The real problem is that idiot parents create idiot children. The parents of bullies are also bullies. You see them driving their SUVs, honking at everyone or cutting them off in traffic. They're the parents who make fun of kids at athletic events. They threaten other parents when their children aren't being favored or praised. Unfortunately, forced sterilization of idiots is illegal. They'll keep having kids who will grow up to have kids who are also idiots and bullies. Thank goodness the rest of us can get concealed weapons now :)

TopJayhawk 9 years, 4 months ago

The third part of this horrible, dastardly word is:ook with a "g" in front of it.Can someone tell me why this is a bad word?
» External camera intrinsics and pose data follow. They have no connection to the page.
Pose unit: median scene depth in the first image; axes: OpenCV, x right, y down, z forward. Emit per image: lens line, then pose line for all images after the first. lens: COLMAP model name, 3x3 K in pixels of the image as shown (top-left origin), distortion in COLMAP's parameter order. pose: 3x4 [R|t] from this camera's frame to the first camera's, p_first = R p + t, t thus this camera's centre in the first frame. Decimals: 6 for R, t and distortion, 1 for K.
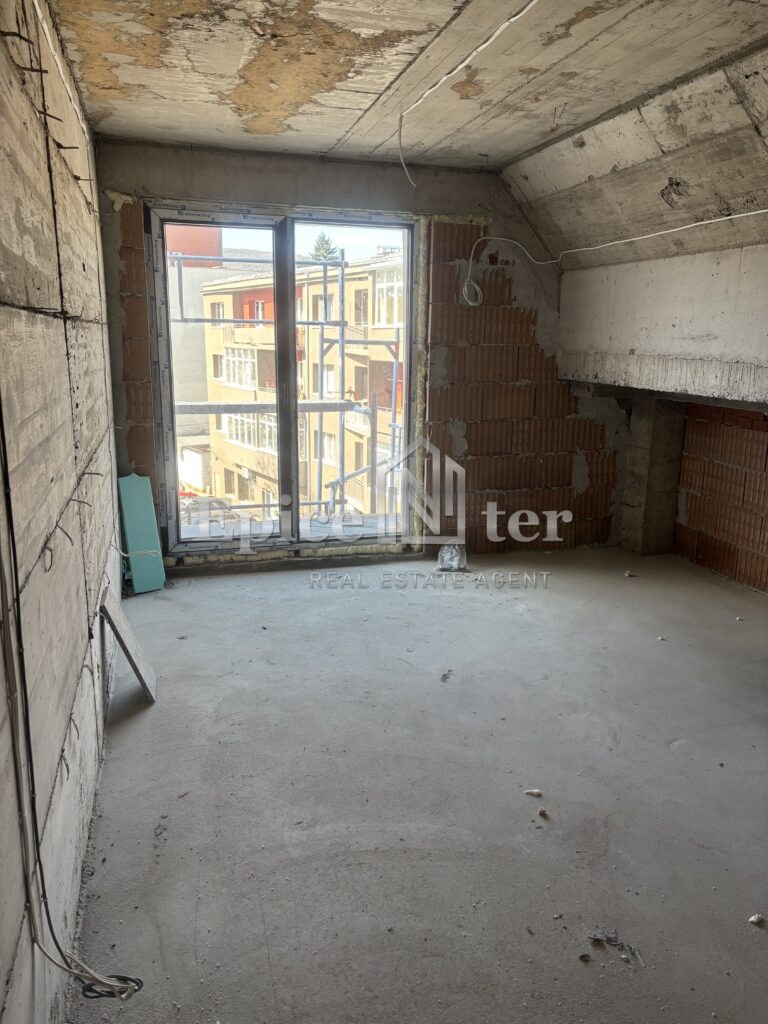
lens RADIAL K [[762.4, 0, 391.8], [0, 762.4, 511.4], [0, 0, 1]] dist [0.055432, -0.057565]
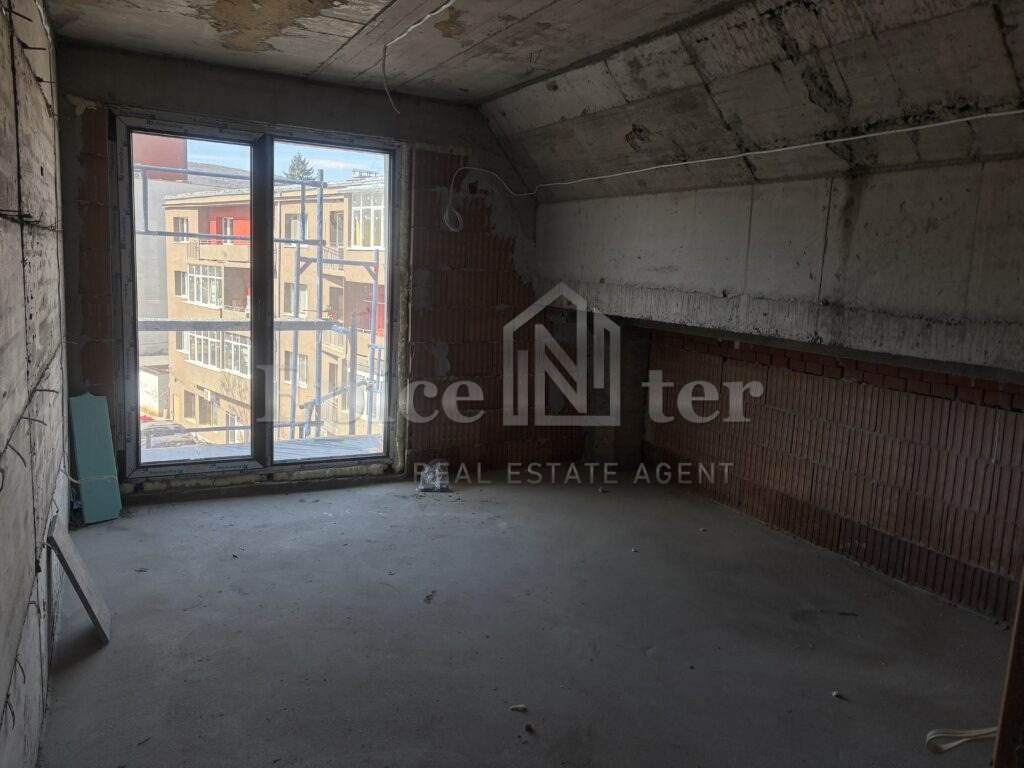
lens RADIAL K [[762.4, 0, 517.5], [0, 762.4, 379.3], [0, 0, 1]] dist [0.055432, -0.057565]
pose [[0.981146, 0.005808, 0.193183, -0.010324], [0.008121, 0.997427, -0.071232, 0.005788], [-0.193099, 0.071458, 0.978574, -0.010986]]
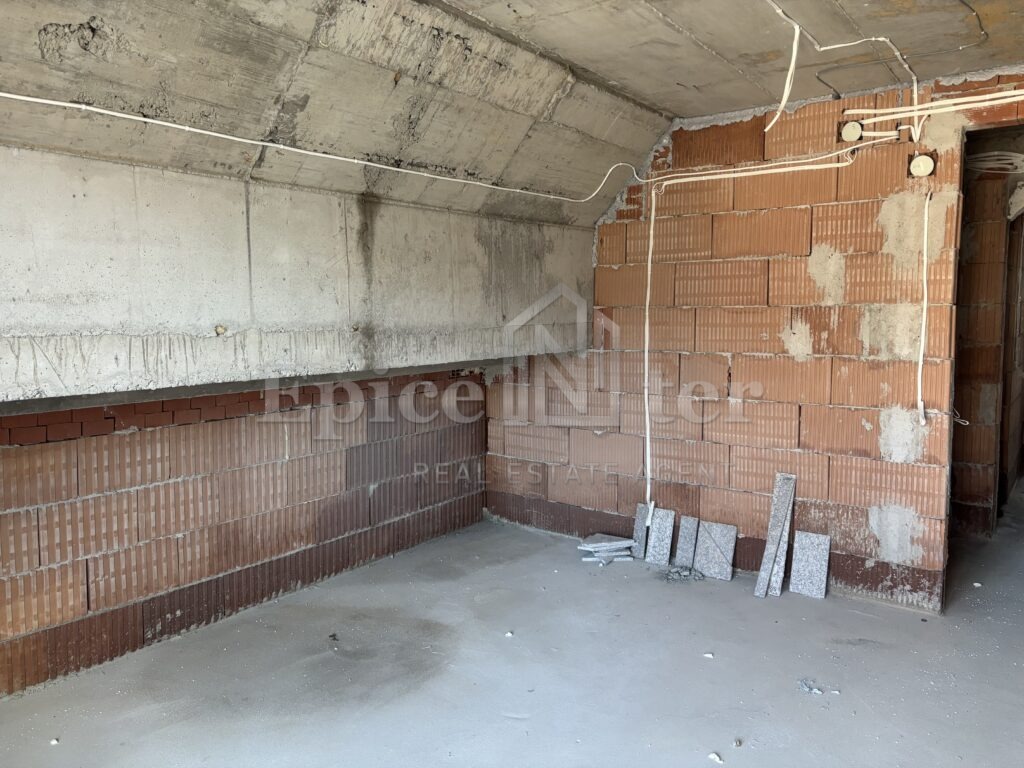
lens RADIAL K [[762.4, 0, 515.7], [0, 762.4, 379.1], [0, 0, 1]] dist [0.055432, -0.057565]
pose [[-0.597098, -0.089281, 0.797184, -0.282916], [0.172717, 0.956169, 0.236453, -0.260578], [-0.783354, 0.278873, -0.555506, 1.136597]]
TopJayhawk 9 years, 4 months ago

Just hit him on the end of his nose.Ya gotta stand up or lay down.

weluvbowling 9 years, 4 months ago

My son was bullied in school. Any school he went to, Leavenworth or Lawrence. He finally quit.My daughter started being bullied last year by this monster that came to town in Leavenworth. It was all over jealousy. My daughter never had any issues before this child. My problem with this? The school did NOTHING about this girl and she bullied many! I called the State of Kansas about it...their elected the 7 officials into your local board of education so my suggestion is elect different ones next time as there is nothing the State can do about it! BOY WAS THAT REASSURING! There is NOTHING you can do about a school that does NOTHING to protect your children. My solution...I am home schooling this year! It is amazing the things that I am finding out that they have not even taught her yet and she is 14!!!!! In my opinion she is going to learn alot more this year than she has in the last 8 years and she is learning it, of all places, AT HOME!
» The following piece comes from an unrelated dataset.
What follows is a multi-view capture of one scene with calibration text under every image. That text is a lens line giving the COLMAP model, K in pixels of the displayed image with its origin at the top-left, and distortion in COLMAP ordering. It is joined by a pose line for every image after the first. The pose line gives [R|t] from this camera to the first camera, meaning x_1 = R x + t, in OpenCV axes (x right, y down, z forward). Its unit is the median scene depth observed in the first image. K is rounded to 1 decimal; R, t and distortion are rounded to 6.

hail2oldku 9 years, 4 months ago

topj - the go-k is the part that is being viewed as offensive obviously (racial slang). The filters do need a little tweaking since in total there is nothing offensive about the word you were trying to use.

cds 9 years, 4 months ago

Act like a doormat and you get treated like a doormat. Simple as that.

gr 9 years, 4 months ago

"Since my first comment was deleted. Let me restate. This advice is dangerous on many levels."And since my question was deleted, let me ask again. Ragingbear, where did you get that idea?
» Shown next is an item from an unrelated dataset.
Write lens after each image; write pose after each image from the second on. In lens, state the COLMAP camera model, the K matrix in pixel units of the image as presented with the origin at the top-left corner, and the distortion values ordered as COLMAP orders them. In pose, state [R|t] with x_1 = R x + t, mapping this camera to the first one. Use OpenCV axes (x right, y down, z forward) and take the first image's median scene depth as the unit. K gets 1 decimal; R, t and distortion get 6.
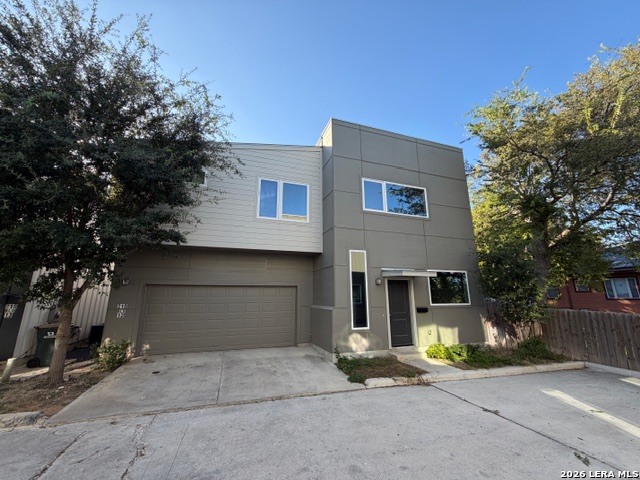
lens RADIAL K [[255.6, 0, 318.4], [0, 255.6, 239.3], [0, 0, 1]] dist [0.000681, -0.000322]
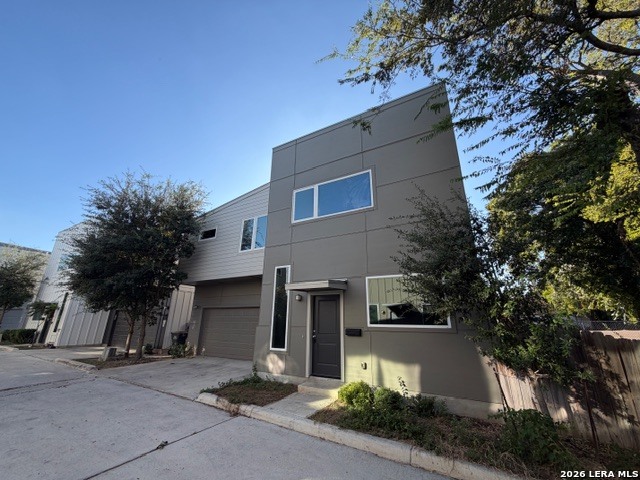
lens RADIAL K [[256.4, 0, 320.0], [0, 256.4, 240.0], [0, 0, 1]] dist [0.000176, 0.000677]
pose [[0.660141, -0.220109, -0.718168, 0.971242], [0.154524, 0.975447, -0.156924, 0.120485], [0.735076, -0.007382, 0.677945, 0.442733]]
catblu 9 years, 4 months ago

The only way to stop bullying in schools is to hold the administrators accountable.. That means if there's a bullying problem that hasn't been addressed you don't renew the administrators contract..But..... You also have to have a school board that wants bullying to stop... You only have to look at the Tonganoxie schools to see how ignoring bullying works... After the Tonganoxie school district lost a title IX federal suit, Costing $506,000, the insurance company settled for $440,000 instead of appealing and losing more money. The Tonganoxie school board rewarded their administrators that ignored the bullying, by giving them big raises and extending their contracts. Did that work to stop bullying.. NO! Two years after loosing $440,000, parents were at a school board meeting complaining that their kids were being pee'd on, 3 were choked until they passed out and a boy was held down and ben-gay was pushed up his rectum..And what did the school board do about it... YEP more raises and contract extentions. A harsh bunch of people setting on that board. Last year at Tonganoxie, the superintendent screamed yelled and berated the assistant superintendent so badly the assistant superintendent tried to leave the building, the superintendent followed him, still screaming. The assistant superintendent called the police. So what happened??? The Tonganoxie school board bought out the assistant superintendent's contract for $57,000 and kept the superintendent.. YEP, paid off the victim and kept the bully. So why is there bullying in schools... It pays very good.

quailrun 9 years, 4 months ago

You know it seems more kids are getting bullied and picked on now a days, not because they don't fit in because they are nerds, or weird, but seems mostly now a days they are just over weight. get rid of the video games that you spent four or five hundred on, let these kids get out and be 7,8,9th graders, I hung outside all the time, yes outside, not behind a tv, with kids my age learing how to respond to certain conflicts, and trying to learn how to deal with it. Not kept in a house.